Your assignment: This task calls for the complete listing below, reproduced exactly.

Records to process:
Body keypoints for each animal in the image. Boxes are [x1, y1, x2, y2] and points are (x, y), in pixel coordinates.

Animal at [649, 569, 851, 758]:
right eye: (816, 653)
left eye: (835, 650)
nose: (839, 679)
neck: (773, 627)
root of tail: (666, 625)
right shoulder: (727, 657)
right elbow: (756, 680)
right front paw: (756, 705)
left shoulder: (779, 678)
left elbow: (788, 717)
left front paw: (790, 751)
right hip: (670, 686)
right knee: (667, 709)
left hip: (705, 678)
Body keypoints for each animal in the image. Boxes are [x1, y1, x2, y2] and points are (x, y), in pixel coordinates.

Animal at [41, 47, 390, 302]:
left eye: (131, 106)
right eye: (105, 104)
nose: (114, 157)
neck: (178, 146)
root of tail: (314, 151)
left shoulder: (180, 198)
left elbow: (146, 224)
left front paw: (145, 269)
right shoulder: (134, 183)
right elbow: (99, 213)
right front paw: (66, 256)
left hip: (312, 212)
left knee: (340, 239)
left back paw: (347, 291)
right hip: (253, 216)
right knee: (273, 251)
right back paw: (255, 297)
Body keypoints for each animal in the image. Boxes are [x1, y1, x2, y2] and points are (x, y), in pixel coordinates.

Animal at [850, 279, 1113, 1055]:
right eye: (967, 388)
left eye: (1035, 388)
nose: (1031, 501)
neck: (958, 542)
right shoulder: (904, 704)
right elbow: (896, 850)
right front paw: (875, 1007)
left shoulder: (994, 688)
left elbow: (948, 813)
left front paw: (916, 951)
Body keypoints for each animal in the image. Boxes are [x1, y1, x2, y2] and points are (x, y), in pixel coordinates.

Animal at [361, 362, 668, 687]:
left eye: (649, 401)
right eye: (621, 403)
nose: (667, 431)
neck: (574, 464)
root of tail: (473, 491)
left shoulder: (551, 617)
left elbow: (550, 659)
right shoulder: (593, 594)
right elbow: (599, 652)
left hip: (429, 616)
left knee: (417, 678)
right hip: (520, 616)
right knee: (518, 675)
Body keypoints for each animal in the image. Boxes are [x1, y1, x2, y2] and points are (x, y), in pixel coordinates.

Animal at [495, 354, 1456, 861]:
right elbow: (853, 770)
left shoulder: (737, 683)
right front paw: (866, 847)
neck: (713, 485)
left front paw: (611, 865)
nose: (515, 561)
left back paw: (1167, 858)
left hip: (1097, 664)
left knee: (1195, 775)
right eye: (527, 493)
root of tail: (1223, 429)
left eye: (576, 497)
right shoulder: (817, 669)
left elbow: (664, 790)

Exercise output:
Body keypoints for each animal in the image. Boxes are [x1, y1, x2, y2] and points are (x, y), in pixel coordinates.

Animal at [649, 569, 851, 758]:
right eye: (816, 653)
left eye: (835, 650)
nose: (839, 679)
neck: (773, 627)
root of tail: (666, 625)
right shoulder: (727, 657)
right elbow: (756, 680)
right front paw: (756, 705)
left shoulder: (779, 678)
left elbow: (788, 717)
left front paw: (790, 751)
right hip: (670, 686)
right knee: (667, 709)
left hip: (705, 678)
Body keypoints for each animal in the image. Boxes are [x1, y1, x2, y2] and points are (x, y), in pixel coordinates.

Animal at [41, 47, 390, 302]:
left eye: (131, 106)
right eye: (105, 104)
nose: (114, 157)
neck: (178, 146)
root of tail: (314, 151)
left shoulder: (180, 198)
left elbow: (146, 224)
left front paw: (145, 269)
right shoulder: (134, 183)
right elbow: (99, 213)
right front paw: (66, 256)
left hip: (312, 212)
left knee: (340, 239)
left back paw: (347, 291)
right hip: (253, 216)
right knee: (273, 251)
right back paw: (255, 297)
Body keypoints for each animal in the image. Boxes are [x1, y1, x2, y2] and points are (x, y), in pixel coordinates.

Animal at [850, 279, 1113, 1055]:
right eye: (967, 388)
left eye: (1035, 388)
nose: (1031, 501)
neck: (958, 542)
right shoulder: (904, 704)
right elbow: (896, 850)
right front paw: (875, 1007)
left shoulder: (994, 688)
left elbow: (948, 813)
left front paw: (916, 951)
Body keypoints for each animal in the image. Boxes are [x1, y1, x2, y2] and points are (x, y), in pixel coordinates.

Animal at [361, 362, 668, 687]:
left eye: (649, 401)
right eye: (621, 403)
nose: (667, 431)
neck: (574, 464)
root of tail: (473, 491)
left shoulder: (551, 617)
left elbow: (550, 659)
right shoulder: (593, 594)
right elbow: (599, 652)
left hip: (429, 616)
left knee: (417, 678)
right hip: (520, 616)
right knee: (518, 675)
Body keypoints for each animal in the image. Boxes are [x1, y1, x2, y2] and points are (x, y), in pixel coordinates.

Animal at [495, 354, 1456, 861]:
right elbow: (853, 770)
left shoulder: (737, 683)
right front paw: (866, 847)
neck: (713, 485)
left front paw: (611, 865)
nose: (515, 561)
left back paw: (1167, 858)
left hip: (1097, 664)
left knee: (1195, 775)
right eye: (527, 493)
root of tail: (1223, 429)
left eye: (576, 497)
right shoulder: (817, 669)
left elbow: (664, 790)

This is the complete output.